Assurdo Vlahovic: la rivelazione di Pedullà fa infuriare i tifosi Juve

Il terremoto di mercato in casa Juventus non accenna a placarsi, anzi si arricchisce di dettagli che stanno scatenando un vero e proprio polverone. Il definitivo addio di Dusan Vlahovic, consumatosi dopo il rifiuto delle proposte di rinnovo al ribasso presentate dalla dirigenza, ha assunto contorni ancora più netti e amari nelle ultime ore, lasciando una scia di fortissime polemiche.

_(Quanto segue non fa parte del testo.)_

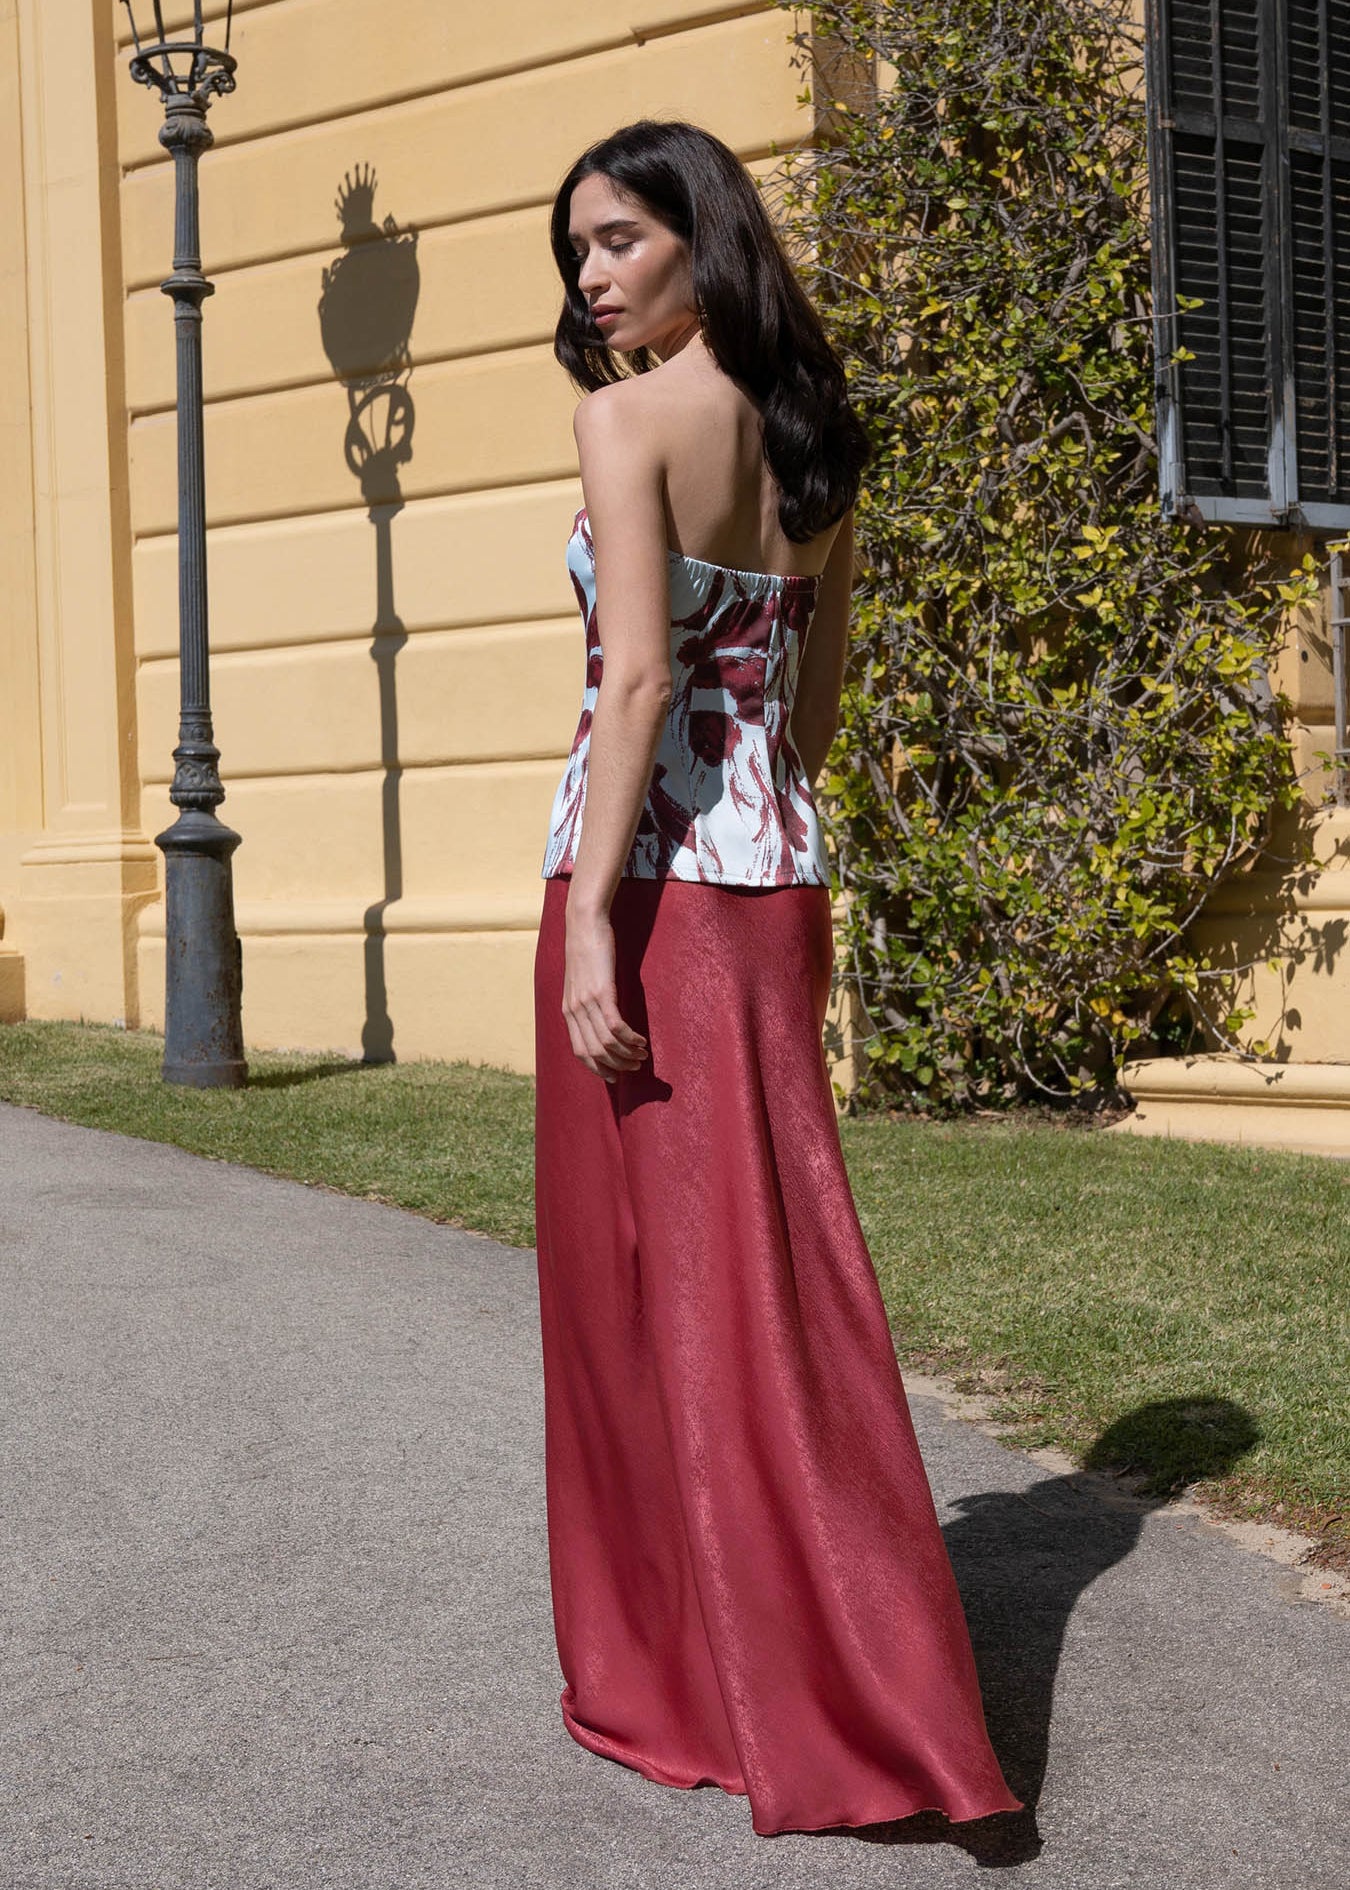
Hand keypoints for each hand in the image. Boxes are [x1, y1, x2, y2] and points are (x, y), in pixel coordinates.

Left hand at [562, 907, 649, 1083]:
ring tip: (643, 1056)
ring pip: (606, 1043)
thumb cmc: (586, 949)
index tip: (615, 1076)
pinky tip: (642, 1041)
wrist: (584, 924)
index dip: (598, 1068)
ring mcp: (587, 1002)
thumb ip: (585, 1001)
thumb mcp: (580, 981)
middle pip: (594, 1053)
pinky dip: (630, 1039)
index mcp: (568, 1011)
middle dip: (616, 1066)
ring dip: (627, 1054)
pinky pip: (615, 1026)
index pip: (580, 1051)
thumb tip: (598, 1018)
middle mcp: (574, 1011)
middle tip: (635, 1067)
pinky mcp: (602, 992)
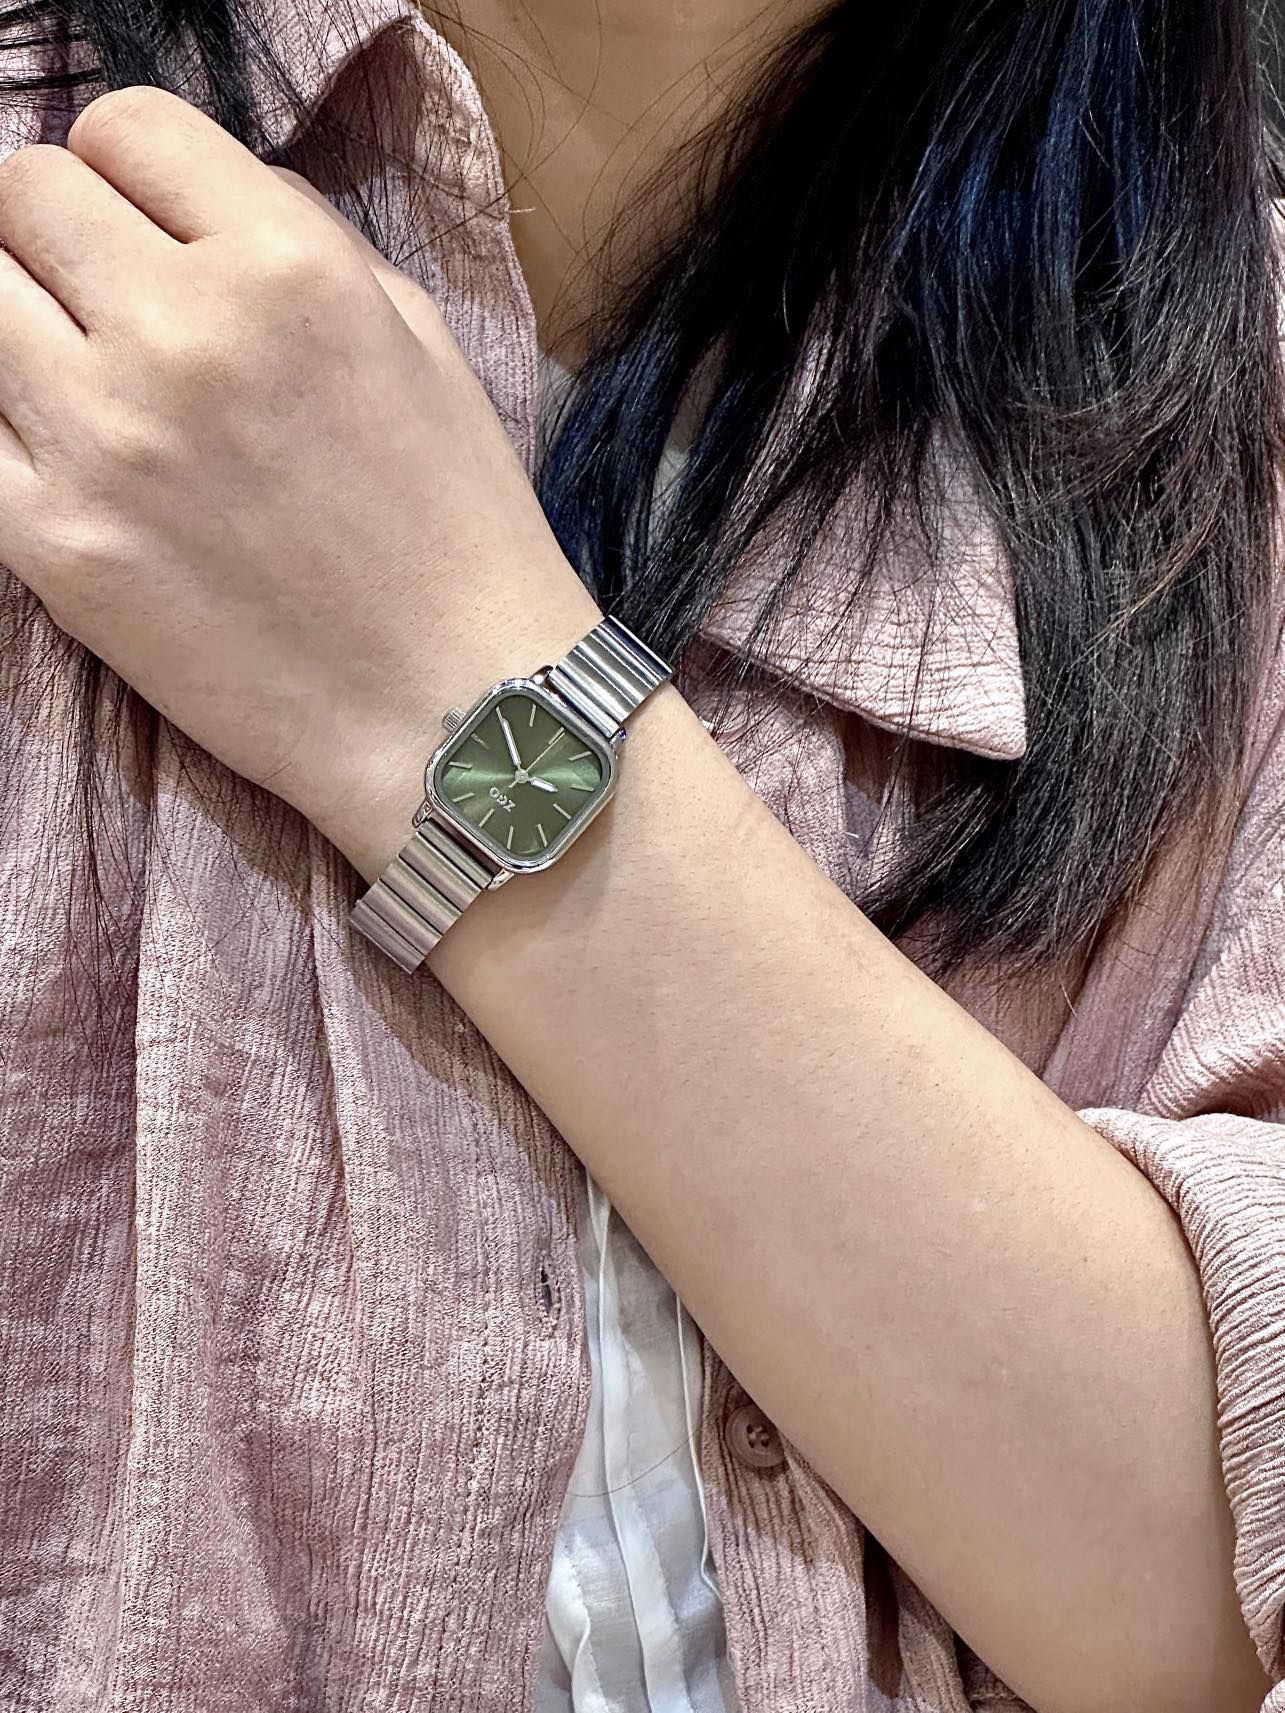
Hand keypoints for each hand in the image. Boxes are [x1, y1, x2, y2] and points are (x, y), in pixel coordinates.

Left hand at [0, 86, 601, 874]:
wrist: (456, 714)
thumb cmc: (458, 534)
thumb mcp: (421, 345)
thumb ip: (304, 239)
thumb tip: (198, 202)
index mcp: (287, 269)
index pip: (124, 128)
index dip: (129, 169)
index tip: (144, 220)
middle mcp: (181, 335)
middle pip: (22, 194)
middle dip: (62, 234)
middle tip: (107, 303)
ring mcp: (102, 443)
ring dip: (21, 323)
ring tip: (82, 382)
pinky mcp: (54, 546)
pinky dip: (4, 425)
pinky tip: (60, 455)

A gettare benzina sul fuoco è stato l’esperto di calciomercato Alfredo Pedullà di Sportitalia, la cui ultima rivelazione ha letteralmente fatto infuriare il popolo bianconero.

Vlahovic-Juventus: cosa svela Alfredo Pedullà

Torino-Juve ultima partita di Vlahovic in bianconero?
Torino-Juventus ultima partita di Vlahovic in bianconero

Secondo quanto svelato dal giornalista via X, la frattura tra l’attaccante serbo e la Vecchia Signora non è stata il frutto di una trattativa sfumata all’ultimo secondo per dettagli, ma una rottura che potrebbe essere stata ampiamente pianificata e ormai irreversibile ben prima degli ultimi incontri formali. Questa la rivelazione di Pedullà riportata fedelmente «La rottura tra Juve e Vlahovic già ieri prima di pranzo aveva percentuali 90-10 non 50-50. Non è detto che altrove chieda le stesse cifre, deciderà con calma».

Il passaggio della bomba di mercato che ha fatto saltare sulla sedia i sostenitori juventini è proprio l’ultimo: quel “non è detto che altrove chieda le stesse cifre”. Se questa indiscrezione venisse confermata dai fatti nelle prossime settimane, significherebbe una cosa soltanto, ed è esattamente ciò che sta rimbalzando con rabbia sui social network e nei forum dei tifosi. La reazione della piazza non può essere che di totale sdegno. Sparare cifre choc alla squadra che ha creduto in te e che ti ha aspettato dopo anni di passaggi a vuoto per poi chiedere eventualmente di meno alla prossima in arrivo.

Tifosi Juve furiosi contro Vlahovic

Calciomercato Juve: novità Vlahovic
Calciomercato Juve, è finita con Vlahovic

L’accusa mossa a Vlahovic e al suo entourage (in particolare al padre-agente Milos) è quella di aver messo in piedi una vera e propria strategia ad hoc per forzare l’addio alla Juventus. Sotto la lente d’ingrandimento ci sono le richieste mostruose presentate alla Continassa — 8 milioni di ingaggio più un maxi premio alla firma da 10-15 milioni —, ritenute a questo punto un semplice paravento, un muro alzato di proposito per rendersi inavvicinabili, far saltare il banco e potersi liberare a parametro zero.

I tifosi si sentono traditi: l’idea che il centravanti possa accettare contratti economicamente meno esosi pur di accasarsi in un top club europeo come Bayern Monaco, PSG, Barcellona o addirittura restando in Italia magari accasandosi al nuovo Napoli di Massimiliano Allegri dimostrerebbe che il problema non era l’entità dello stipendio in sé, ma la precisa volontà di non vestire più la maglia bianconera. Il clima attorno all’ex idolo dello Stadium si è improvvisamente fatto gelido. La sensazione a oggi è che in un eventuale ritorno allo Stadium verrebbe accolto così come è stato fatto al Franchi, altro suo ex stadio.